This program is delivered as part of the distribution version of many Linux systems but is not limited to Linux only. There is a windows version of the same program, so for those with Window based systems, this will work as well.

PDFtk (PDF toolkit) does a number useful things, even before we add our MultiValue magic. It is designed to merge, encrypt, decrypt, add watermarks, and single PDFs split into multiple individual files. And, of course it can fill-in PDF form data.

Example Used

I want to keep this article business-practical, so my example will involve filling out a legal form for the payroll department. The sample PDF that I will be using is the IRS W9 Form [ Figure 1 ]. While this form isn't something that is used every day, it is a good example. If you aren't working with an American company, you'll find that there's an equivalent document in most if not all other countries.

FillPDF_W9_Figure1
Figure 1

To get your own copy of the original PDF: https://www.irs.gov/pub/irs-pdf/fw9.pdf . Once you have that, you can follow along and build your program as we continue our way through the article together.

Retrieving the Form Data

Like HTML forms, PDF forms are set up with a unique name assigned to each field. This is very much like how we assign dictionaries to individual fields in our database. Unfortunately, the names aren't visible when you look at the un-filed document. Since we don't know what these names are, we have to extract them in order to have the names when we populate the form.

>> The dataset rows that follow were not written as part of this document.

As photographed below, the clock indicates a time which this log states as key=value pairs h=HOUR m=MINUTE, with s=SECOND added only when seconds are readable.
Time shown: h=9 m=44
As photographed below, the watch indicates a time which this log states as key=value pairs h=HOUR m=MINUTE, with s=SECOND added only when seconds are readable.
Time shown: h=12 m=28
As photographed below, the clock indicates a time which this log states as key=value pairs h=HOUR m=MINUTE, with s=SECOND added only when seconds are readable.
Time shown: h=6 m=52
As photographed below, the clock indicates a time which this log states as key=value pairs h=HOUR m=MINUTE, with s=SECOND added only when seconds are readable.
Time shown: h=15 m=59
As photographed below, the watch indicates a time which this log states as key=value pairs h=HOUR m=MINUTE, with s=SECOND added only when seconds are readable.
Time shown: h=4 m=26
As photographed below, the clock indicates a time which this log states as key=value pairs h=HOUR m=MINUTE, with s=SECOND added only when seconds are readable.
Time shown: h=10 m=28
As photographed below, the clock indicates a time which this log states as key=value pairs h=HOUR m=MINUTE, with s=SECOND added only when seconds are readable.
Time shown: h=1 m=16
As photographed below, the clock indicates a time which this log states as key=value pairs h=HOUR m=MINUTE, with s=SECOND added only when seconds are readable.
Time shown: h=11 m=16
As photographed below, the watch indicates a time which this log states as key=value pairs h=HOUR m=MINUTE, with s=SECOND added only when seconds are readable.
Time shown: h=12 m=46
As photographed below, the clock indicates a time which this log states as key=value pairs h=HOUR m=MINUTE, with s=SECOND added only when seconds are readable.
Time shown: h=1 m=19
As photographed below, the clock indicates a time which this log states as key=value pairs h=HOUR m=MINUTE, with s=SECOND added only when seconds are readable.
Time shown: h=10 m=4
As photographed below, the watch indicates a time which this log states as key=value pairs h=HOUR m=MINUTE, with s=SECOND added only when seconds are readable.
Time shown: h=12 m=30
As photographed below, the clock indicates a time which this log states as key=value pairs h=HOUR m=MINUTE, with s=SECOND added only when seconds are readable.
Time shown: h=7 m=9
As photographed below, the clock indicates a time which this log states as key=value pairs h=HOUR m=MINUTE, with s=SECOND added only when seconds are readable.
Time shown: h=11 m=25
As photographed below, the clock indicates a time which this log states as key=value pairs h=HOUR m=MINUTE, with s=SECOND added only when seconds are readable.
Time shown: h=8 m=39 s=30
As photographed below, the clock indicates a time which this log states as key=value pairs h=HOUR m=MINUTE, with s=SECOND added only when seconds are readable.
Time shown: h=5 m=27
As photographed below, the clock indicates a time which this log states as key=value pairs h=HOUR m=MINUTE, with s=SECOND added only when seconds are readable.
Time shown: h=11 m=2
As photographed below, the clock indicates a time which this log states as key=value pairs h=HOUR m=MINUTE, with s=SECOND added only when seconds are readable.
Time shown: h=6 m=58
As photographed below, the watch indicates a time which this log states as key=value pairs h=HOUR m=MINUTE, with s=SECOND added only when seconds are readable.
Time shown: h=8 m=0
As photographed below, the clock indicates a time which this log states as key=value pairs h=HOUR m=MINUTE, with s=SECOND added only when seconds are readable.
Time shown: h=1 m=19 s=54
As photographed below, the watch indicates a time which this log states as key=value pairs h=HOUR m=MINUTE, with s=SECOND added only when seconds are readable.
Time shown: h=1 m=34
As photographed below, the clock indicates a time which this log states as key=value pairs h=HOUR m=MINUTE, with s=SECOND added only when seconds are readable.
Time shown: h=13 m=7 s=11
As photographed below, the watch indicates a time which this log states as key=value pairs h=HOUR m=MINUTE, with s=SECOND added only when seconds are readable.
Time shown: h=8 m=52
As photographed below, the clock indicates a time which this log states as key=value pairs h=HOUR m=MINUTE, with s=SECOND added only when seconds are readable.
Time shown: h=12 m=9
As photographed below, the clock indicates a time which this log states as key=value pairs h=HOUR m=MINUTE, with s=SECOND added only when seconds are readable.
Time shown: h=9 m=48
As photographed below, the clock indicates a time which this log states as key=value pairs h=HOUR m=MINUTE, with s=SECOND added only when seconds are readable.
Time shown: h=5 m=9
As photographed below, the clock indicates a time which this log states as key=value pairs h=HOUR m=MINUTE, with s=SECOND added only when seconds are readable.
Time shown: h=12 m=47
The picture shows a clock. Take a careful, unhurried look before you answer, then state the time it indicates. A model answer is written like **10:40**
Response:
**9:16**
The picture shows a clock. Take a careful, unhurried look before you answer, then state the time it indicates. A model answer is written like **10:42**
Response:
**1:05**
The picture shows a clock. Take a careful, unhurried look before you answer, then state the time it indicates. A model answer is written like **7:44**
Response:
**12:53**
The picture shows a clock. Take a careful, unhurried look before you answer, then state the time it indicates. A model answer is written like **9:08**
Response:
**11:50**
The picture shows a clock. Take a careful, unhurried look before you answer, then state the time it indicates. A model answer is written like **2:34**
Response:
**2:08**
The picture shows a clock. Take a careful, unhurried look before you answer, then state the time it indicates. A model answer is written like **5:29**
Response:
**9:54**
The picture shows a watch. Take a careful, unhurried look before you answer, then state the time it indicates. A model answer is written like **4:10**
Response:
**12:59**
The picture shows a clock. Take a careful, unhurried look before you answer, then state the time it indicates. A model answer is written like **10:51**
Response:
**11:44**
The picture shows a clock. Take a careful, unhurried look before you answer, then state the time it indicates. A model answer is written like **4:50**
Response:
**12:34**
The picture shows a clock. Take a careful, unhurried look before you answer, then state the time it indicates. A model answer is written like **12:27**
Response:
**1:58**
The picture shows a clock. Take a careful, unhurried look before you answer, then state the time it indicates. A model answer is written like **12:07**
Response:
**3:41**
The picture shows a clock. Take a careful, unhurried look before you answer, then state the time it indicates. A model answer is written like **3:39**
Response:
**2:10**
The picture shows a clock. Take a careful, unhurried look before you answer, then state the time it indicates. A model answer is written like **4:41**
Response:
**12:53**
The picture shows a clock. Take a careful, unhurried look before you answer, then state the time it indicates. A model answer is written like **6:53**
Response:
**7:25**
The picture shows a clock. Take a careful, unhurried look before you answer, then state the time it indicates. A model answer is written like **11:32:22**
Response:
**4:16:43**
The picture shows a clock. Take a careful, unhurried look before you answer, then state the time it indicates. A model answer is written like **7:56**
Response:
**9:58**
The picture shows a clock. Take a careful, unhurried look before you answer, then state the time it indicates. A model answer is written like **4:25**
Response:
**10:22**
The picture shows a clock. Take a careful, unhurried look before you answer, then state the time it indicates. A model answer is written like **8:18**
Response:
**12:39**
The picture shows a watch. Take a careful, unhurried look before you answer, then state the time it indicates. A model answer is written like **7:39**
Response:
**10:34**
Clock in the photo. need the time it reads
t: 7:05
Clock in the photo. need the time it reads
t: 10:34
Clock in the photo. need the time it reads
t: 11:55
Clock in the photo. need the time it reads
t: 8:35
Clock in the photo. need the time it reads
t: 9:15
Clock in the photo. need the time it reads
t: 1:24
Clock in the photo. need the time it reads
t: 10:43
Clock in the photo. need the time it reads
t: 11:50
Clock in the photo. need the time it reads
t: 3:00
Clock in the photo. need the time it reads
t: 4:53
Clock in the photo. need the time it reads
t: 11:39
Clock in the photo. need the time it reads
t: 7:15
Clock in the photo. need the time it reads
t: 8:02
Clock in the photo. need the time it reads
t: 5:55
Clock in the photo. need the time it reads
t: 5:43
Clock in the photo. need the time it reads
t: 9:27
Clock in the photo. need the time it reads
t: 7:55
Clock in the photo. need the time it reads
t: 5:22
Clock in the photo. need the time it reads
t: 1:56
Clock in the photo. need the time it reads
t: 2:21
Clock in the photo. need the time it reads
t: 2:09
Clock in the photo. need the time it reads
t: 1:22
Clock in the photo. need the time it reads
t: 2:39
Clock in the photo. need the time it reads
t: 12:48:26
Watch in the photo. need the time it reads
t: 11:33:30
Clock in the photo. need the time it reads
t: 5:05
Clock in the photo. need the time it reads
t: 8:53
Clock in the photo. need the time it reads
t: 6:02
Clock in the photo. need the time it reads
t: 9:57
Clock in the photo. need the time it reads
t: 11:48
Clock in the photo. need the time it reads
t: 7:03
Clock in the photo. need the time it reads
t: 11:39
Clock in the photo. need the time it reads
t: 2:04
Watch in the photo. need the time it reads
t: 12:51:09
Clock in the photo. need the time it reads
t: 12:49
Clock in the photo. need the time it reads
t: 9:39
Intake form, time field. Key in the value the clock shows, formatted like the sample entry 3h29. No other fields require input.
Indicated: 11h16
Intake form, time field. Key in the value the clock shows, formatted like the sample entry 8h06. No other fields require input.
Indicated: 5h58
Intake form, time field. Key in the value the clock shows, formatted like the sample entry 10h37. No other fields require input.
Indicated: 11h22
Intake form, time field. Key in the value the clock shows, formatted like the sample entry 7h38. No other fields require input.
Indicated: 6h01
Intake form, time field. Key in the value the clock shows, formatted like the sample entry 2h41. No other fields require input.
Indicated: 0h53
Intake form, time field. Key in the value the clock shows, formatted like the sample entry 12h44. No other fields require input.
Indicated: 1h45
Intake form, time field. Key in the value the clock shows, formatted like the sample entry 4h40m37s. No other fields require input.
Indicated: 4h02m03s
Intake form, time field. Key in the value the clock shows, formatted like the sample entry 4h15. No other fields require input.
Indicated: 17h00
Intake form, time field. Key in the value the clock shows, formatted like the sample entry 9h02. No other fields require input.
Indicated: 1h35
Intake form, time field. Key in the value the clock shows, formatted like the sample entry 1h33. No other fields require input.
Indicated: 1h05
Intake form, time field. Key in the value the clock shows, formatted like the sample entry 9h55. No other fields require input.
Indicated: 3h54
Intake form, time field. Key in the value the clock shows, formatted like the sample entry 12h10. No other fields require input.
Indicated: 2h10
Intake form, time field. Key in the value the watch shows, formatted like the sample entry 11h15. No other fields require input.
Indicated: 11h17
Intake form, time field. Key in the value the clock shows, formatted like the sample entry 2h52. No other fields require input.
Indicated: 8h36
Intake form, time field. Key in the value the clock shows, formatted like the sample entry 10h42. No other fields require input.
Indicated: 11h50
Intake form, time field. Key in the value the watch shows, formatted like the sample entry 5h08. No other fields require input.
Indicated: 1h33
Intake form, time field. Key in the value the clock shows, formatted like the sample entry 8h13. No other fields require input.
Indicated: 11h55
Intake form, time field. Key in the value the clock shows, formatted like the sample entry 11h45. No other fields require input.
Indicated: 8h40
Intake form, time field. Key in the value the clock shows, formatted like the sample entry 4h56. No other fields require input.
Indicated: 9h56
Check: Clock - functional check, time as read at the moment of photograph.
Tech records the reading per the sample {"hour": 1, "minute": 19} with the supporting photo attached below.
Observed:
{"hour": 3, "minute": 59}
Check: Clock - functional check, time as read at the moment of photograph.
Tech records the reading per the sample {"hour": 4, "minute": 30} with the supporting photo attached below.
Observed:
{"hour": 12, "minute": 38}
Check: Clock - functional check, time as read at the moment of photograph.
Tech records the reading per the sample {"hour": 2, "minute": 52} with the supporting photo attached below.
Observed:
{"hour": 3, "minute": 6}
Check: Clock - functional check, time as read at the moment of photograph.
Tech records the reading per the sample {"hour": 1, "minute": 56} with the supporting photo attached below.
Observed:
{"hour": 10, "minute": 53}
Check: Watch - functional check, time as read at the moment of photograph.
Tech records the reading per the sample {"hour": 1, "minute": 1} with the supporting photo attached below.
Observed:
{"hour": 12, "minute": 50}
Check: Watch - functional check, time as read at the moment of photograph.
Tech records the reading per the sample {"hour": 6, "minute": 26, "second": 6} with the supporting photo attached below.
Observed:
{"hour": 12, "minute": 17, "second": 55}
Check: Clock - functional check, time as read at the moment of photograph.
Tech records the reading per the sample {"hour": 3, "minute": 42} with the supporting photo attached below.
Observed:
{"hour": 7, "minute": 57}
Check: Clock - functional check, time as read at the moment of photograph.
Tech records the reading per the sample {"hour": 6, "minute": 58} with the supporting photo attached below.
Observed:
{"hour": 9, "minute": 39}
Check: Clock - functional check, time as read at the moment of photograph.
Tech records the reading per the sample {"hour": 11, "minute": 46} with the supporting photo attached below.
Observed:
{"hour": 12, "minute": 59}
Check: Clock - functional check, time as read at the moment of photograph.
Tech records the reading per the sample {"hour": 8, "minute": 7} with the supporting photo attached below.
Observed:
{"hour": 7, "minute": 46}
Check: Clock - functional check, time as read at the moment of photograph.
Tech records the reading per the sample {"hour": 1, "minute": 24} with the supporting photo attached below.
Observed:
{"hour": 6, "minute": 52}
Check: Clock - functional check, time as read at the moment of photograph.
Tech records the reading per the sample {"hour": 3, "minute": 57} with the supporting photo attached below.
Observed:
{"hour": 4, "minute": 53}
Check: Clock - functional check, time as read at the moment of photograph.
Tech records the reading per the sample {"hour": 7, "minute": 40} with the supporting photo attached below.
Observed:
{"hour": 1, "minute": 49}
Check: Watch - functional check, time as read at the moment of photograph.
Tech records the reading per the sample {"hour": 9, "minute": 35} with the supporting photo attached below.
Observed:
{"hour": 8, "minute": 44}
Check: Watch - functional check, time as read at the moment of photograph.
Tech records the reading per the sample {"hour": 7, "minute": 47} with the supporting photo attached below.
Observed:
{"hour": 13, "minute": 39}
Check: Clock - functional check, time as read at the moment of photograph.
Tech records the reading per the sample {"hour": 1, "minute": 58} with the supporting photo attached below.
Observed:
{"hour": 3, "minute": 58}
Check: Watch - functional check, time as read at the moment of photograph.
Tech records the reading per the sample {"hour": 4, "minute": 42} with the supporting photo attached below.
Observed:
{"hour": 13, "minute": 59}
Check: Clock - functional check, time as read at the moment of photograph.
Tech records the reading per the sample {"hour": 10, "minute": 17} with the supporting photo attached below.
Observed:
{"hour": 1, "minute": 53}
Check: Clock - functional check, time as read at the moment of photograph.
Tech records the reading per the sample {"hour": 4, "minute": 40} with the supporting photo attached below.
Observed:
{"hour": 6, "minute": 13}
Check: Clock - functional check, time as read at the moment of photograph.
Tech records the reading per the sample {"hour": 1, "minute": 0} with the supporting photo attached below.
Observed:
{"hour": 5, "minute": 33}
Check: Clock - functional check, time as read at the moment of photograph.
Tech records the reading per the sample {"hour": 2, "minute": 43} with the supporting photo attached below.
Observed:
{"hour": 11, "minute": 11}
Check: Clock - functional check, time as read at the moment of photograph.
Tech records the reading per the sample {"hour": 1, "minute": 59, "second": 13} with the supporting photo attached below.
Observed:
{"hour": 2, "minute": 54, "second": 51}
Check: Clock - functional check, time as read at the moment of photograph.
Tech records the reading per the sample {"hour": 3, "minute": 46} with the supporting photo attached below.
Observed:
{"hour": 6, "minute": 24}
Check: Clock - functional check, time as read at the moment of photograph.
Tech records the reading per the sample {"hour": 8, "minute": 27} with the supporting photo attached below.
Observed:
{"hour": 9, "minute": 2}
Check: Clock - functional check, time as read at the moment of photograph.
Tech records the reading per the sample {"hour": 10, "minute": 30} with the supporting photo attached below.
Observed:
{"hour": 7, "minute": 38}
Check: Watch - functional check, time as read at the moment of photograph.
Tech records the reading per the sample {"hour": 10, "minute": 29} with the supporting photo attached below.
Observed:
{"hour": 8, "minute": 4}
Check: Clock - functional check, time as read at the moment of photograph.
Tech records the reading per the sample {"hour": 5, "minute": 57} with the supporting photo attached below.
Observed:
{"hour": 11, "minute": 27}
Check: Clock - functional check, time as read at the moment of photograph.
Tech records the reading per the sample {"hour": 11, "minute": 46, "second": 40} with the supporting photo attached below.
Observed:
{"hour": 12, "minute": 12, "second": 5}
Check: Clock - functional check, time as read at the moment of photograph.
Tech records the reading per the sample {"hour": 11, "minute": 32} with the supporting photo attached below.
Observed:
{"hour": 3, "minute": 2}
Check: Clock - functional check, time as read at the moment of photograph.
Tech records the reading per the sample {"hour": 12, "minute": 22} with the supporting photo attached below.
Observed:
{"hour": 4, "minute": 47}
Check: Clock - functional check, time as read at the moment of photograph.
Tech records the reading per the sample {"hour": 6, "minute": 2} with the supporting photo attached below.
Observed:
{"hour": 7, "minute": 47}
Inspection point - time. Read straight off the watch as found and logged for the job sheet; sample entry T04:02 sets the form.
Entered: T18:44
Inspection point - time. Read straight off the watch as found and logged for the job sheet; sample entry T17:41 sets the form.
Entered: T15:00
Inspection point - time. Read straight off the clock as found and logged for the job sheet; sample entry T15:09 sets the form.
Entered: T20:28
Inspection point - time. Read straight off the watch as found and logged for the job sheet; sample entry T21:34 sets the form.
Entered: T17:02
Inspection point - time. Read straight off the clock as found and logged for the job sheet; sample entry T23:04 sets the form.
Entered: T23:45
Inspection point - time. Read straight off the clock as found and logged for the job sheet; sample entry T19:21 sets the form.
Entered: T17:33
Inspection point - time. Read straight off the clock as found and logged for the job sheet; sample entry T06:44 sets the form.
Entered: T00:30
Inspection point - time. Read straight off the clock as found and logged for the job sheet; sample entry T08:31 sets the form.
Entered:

The following command will extract this information for you:

$ pdftk fw9.pdf dump_data_fields > fw9_fields.txt

This will produce an output [ Figure 2 ] file that contains information about each field in the PDF document. Each PDF input will have 4-7 pieces of information designed to describe how the field is to be populated. The key data you need is FieldName . This will be the unique identifier which will mark each spot that can be filled-in. Connect the right data to the right name and the results will make sense.

---
FieldType: Text
FieldName: topmostSubform[0].Page1[0].f1_1[0]
FieldFlags: 8388608
FieldJustification: Left
---
FieldType: Button
FieldName: topmostSubform[0].Page1[0].FederalClassification[0].c1_1[0]
FieldFlags: 0
FieldJustification: Left
FieldStateOption: 1
FieldStateOption: Off

Figure 2

I have found that the input field names aren't always self-explanatory. You may have to do a little bit of homework in order to get the right field for the right input [ Figure 3 ]. The easiest way to do this is test the tab order. Open the PDF document and tab between the fields to verify which fields are the the first, second, third, etc. in order.

FillPDF_W9_Figure3

Figure 3

You will also need to watch for the FieldType information to make sure you are providing valid information. If you look at Figure 2 , you will see a FieldType for the button, which has two FieldStateOption values. The first value is the checked (Yes) value and the second value is the unchecked (No) value.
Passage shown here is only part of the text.